Créer des raccourcis clavier personnalisés sur Linux avec GNOME
L’environnement de bureau GNOME, utilisé par Ubuntu et Fedora, gère les raccourcis personnalisés via Paramètres, puis Clavier, puis « Raccourcis personnalisés ». On y définit une commande shell arbitraire associée à la combinaison de son choix.
- La commande peut être un simple lancement d’application (par exemple
firefox), un script bash complet, ou même une commande xdotool qui simule des frappes clavier - Les touches fléchées sont acceptées dans les combinaisons, toujours avec un modificateur (Super, Ctrl, Alt)

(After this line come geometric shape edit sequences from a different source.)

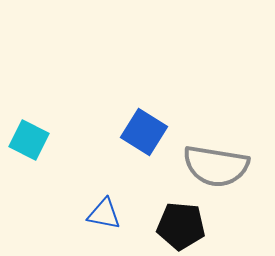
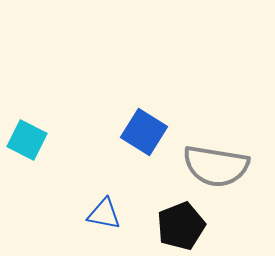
cyan square: moved 2 px left
black pentagon: rotated 27 degrees counterclockwise
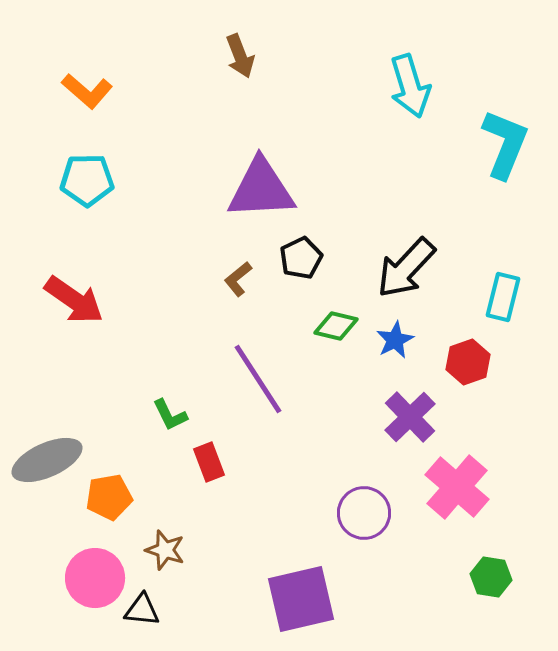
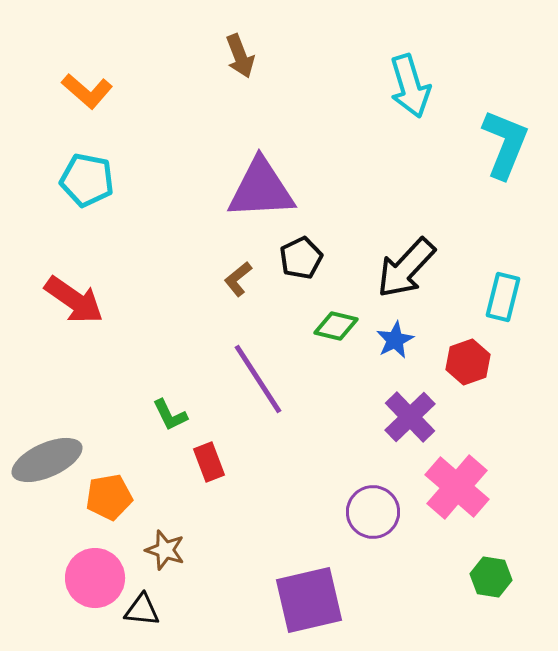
cyan pentagon: rotated 12 degrees clockwise
purple circle: moved 9 px right, 1 px up
purple square: moved 8 px right, 1 px down
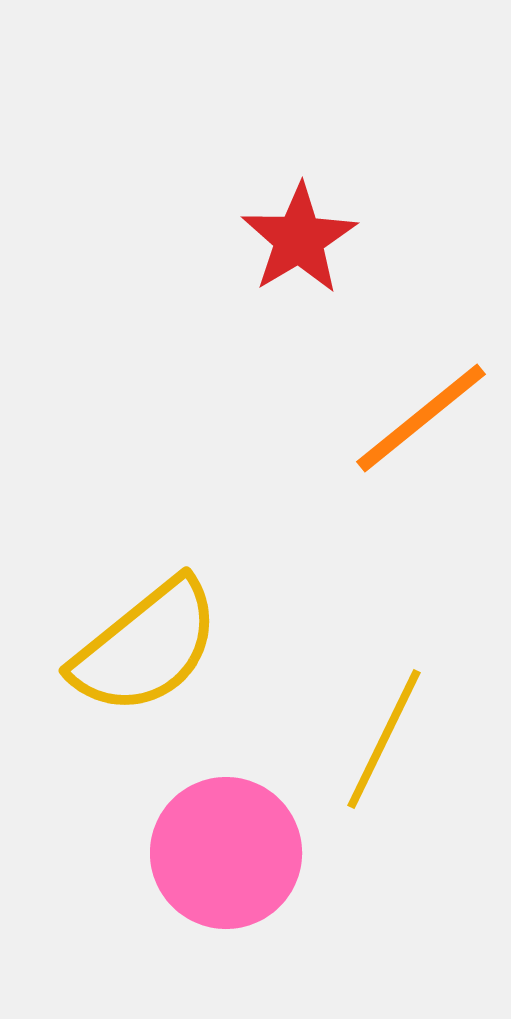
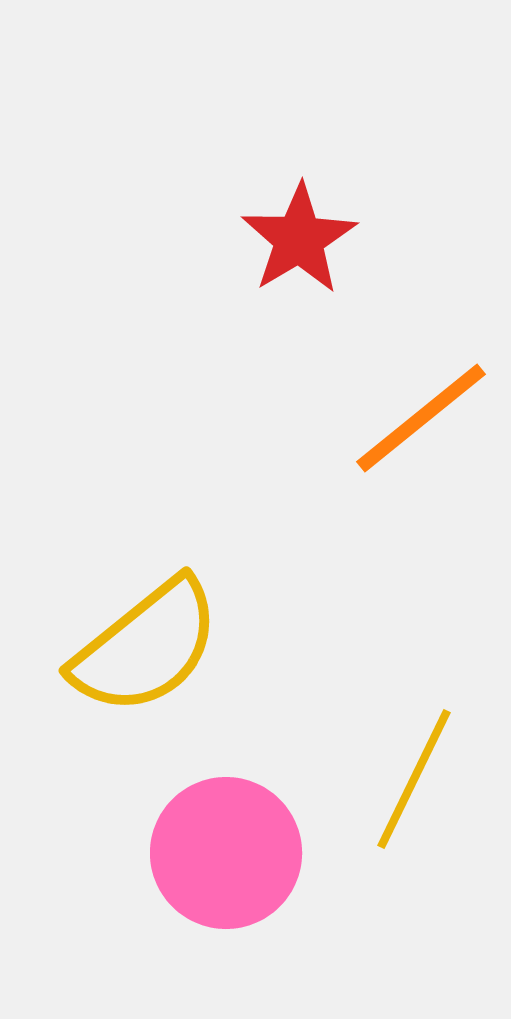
yellow line: moved 30 px right, 40 px down
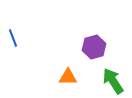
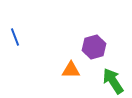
blue line: moved 2 px right, 1 px up
orange triangle: moved 3 px right, 7 px up
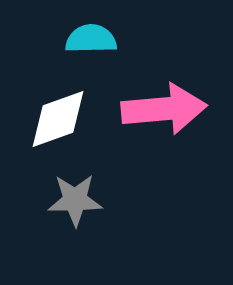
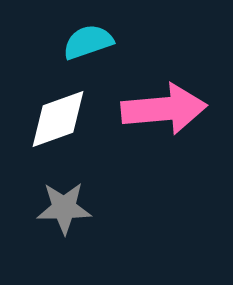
cyan semicircle: moved 3 px left, 3 px down; rotated 18 degrees counterclockwise
gray star: moved 11 px left, 8 px down
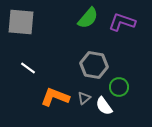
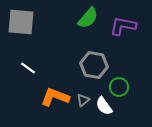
purple L-shape: moved 1 px right, 4 px down; rotated 8 degrees counterclockwise
gray triangle: moved 1 px left, 2 px down
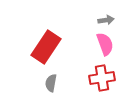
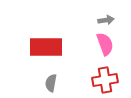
red rectangle: rotated 56 degrees clockwise
red cross: moved 3 px right, 2 px down
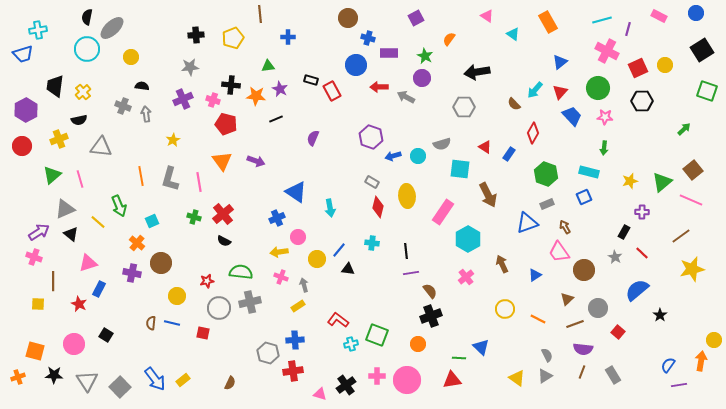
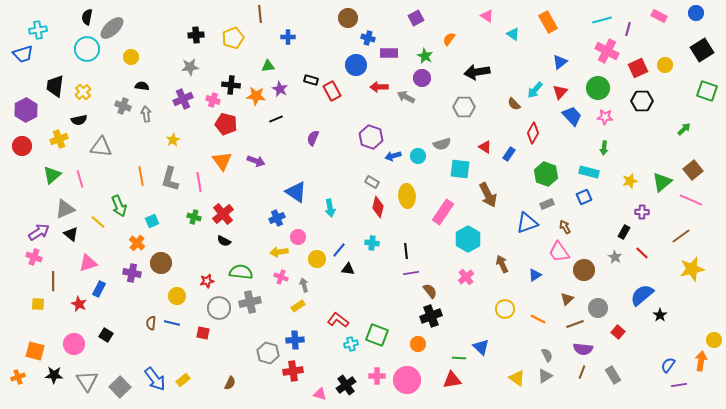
blue semicircle at (637, 290): moved 5 px right, 5 px down
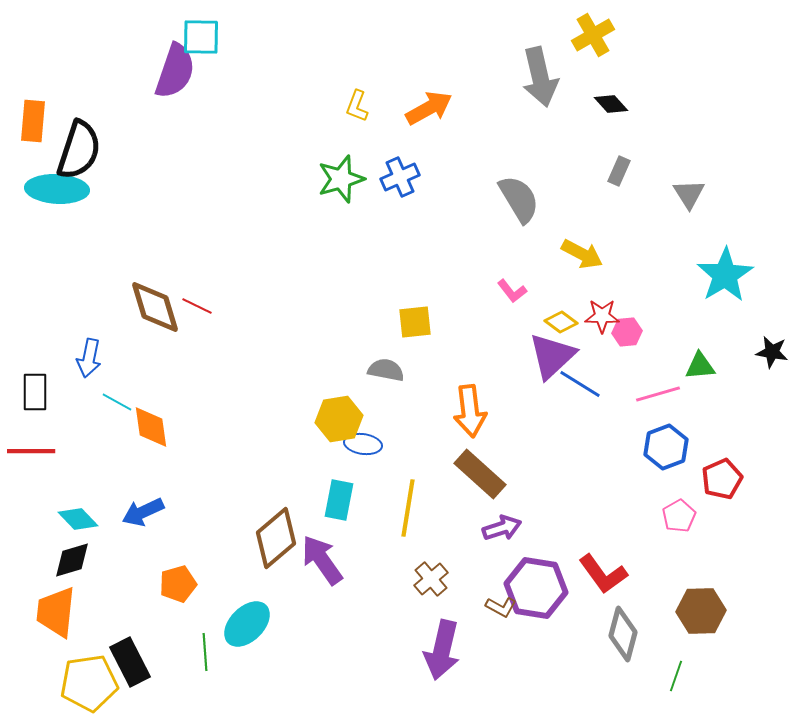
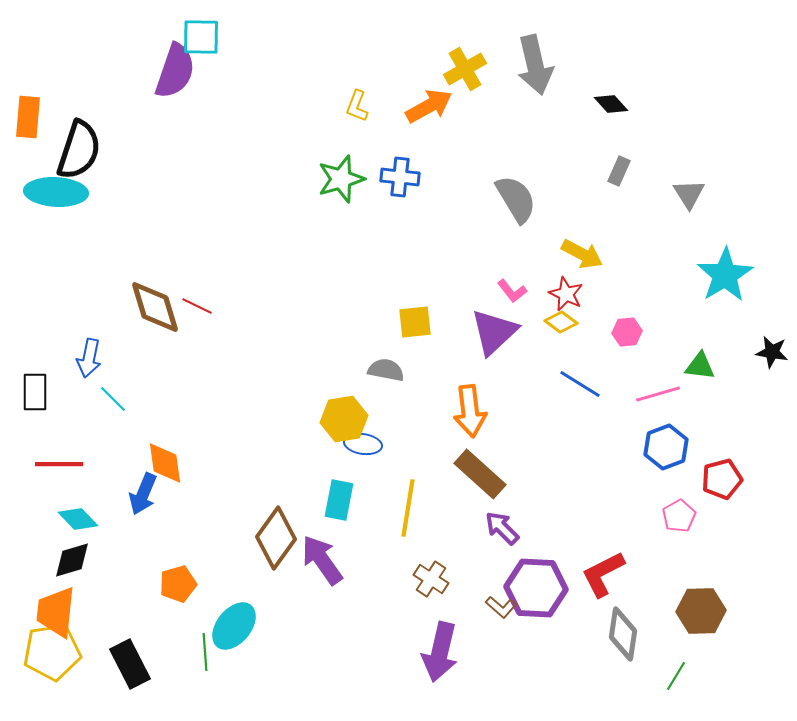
yellow cross at (593, 35): moved 128 px left, 34 px down
gray arrow at (540, 77): moved 5 px left, 12 px up
orange arrow at (429, 108): moved 2 px up
orange rectangle at (33, 121): moved 5 px left, 4 px up
blue cross at (400, 177): rotated 30 degrees clockwise
cyan ellipse at (57, 189): moved 1 px left, 3 px down
gray semicircle at (519, 199): moved 3 px left
red star at (602, 316): moved 36 px left, 22 px up; rotated 24 degrees clockwise
purple triangle at (552, 356): moved 58 px left, 24 px up
green triangle at (700, 366): rotated 12 degrees clockwise
cyan line at (117, 402): moved 4 px left, 3 px up; rotated 16 degrees clockwise
yellow hexagon at (339, 419): moved 5 px right
orange diamond at (151, 427): moved 14 px right, 36 px down
red line at (31, 451): moved 28 px right, 13 px down
red pentagon at (722, 479): rotated 9 degrees clockwise
blue arrow at (143, 512): moved 18 px up; rotated 42 degrees counterclockwise
purple arrow at (502, 528): rotated 117 degrees counterclockwise
brown diamond at (276, 538): rotated 14 degrees counterclockwise
red L-shape at (603, 574): rotated 99 degrees clockwise
brown cross at (431, 579): rotated 16 degrees counterclockwise
purple hexagon at (536, 588): rotated 6 degrees counterclockwise
brown L-shape at (501, 607): rotated 12 degrees clockwise
cyan ellipse at (247, 624): moved 13 px left, 2 px down; rotated 6 degrees counterclockwise
gray diamond at (623, 634): rotated 6 degrees counterclockwise
purple arrow at (442, 650): moved 2 px left, 2 px down
black rectangle at (130, 662): moved 2 px down
green line at (676, 676): rotated 12 degrees clockwise
yellow pentagon at (89, 683): moved 37 px left, 31 px up
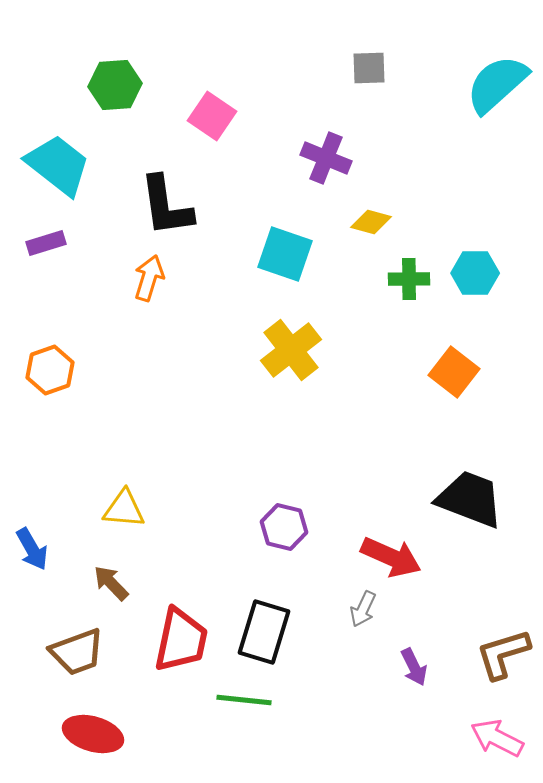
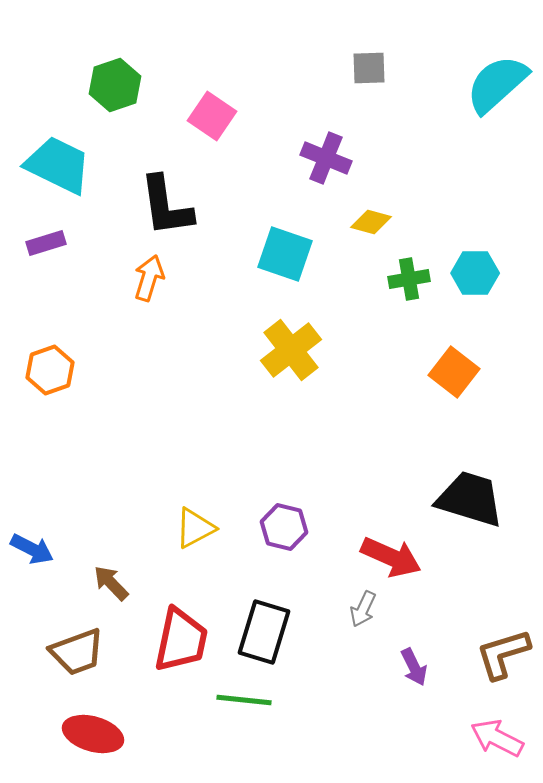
green hexagon: rotated 15 degrees counterclockwise
cyan trapezoid: rotated 12 degrees counterclockwise
green cross: rotated 9 degrees counterclockwise
black trapezoid: rotated 4 degrees counterclockwise
yellow triangle: moved 71 px right, 19 px down; rotated 33 degrees counterclockwise
blue arrow: rotated 33 degrees counterclockwise
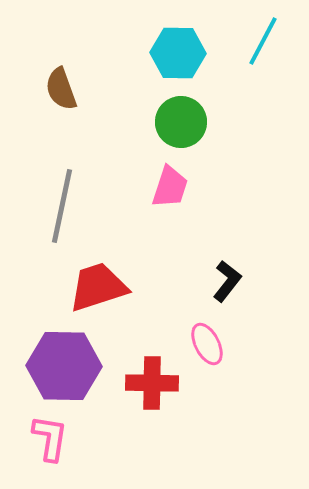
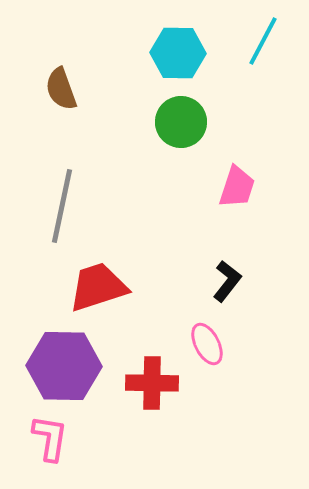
pink trapezoid: moved 67 px right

- Chaque raccourci est global au système, sans restriction par application native (il faut scripter soi-même une logique conditionnelle si nécessaire)
La principale différence avec Windows et macOS : GNOME ne propose pas de restriction par application dans son interface. Pour obtenir un comportement similaire à Keyboard Manager de PowerToys, il faut utiliser des outils tiers comme AutoKey ou sxhkd, qui surveillent la fenêtre active avant de déclencher l’action.

Conflits de raccourcis clavier : identifier et résoudre les collisions
La multiplication des raccourcis personnalisés finit toujours par produire des conflits. Une combinaison attribuée globalement au système peut être interceptée avant d’atteindre l’application cible. Ctrl + Alt + Flèche droite, par exemple, est utilisée par défaut sous certains environnements pour basculer entre les bureaux virtuels.
Méthode de diagnostic
Avant d’attribuer une nouvelle combinaison, trois vérifications s’imposent :
- Tester la combinaison dans l’application cible pour vérifier qu’elle n’est pas déjà assignée à une autre commande
- Vérifier les raccourcis système (paramètres du bureau, gestionnaire de fenêtres) pour éviter qu’un raccourci global ne capture la frappe
- Sur Windows, consulter la liste des raccourcis dans PowerToys pour repérer les doublons ; sur macOS, vérifier la section « Raccourcis clavier » dans les Réglages Système
En cas de conflit, la priorité va généralement au raccourci système sur le raccourci applicatif. La solution la plus fiable consiste à désactiver le raccourci système par défaut avant de réattribuer la combinaison.
Touches fléchées et raccourcis natifs : les combinaisons à connaître avant de personnaliser
Avant de créer des raccourcis personnalisés, mieux vaut maîtriser les combinaisons natives qui utilisent déjà les flèches. Sur Windows, Alt + Flèche gauche revient en arrière dans l’explorateur de fichiers et les navigateurs. Ctrl + Flèche droite ou gauche déplace le curseur mot par mot dans un éditeur de texte. Win + Flèche haut maximise la fenêtre active.
Sur macOS, Cmd + Flèche haut remonte en haut d’un document, tandis que Option + Flèche droite avance d’un mot. Ces raccourcis sont suffisamment ancrés dans les habitudes pour qu’il soit risqué de les remapper sans précaution.
Remapper une combinaison fléchée native sans réaliser qu’on perd une fonction utilisée quotidiennement reste le piège classique. Mieux vaut choisir des combinaisons à trois modificateurs (Ctrl + Shift + Alt + Flèche, par exemple) pour minimiser les chevauchements avec les raccourcis existants.
Les configurations varient trop selon les logiciels installés pour dresser une liste exhaustive des conflits possibles. Le principe reste le même : plus la combinaison est complexe, moins elle risque d’entrer en collision.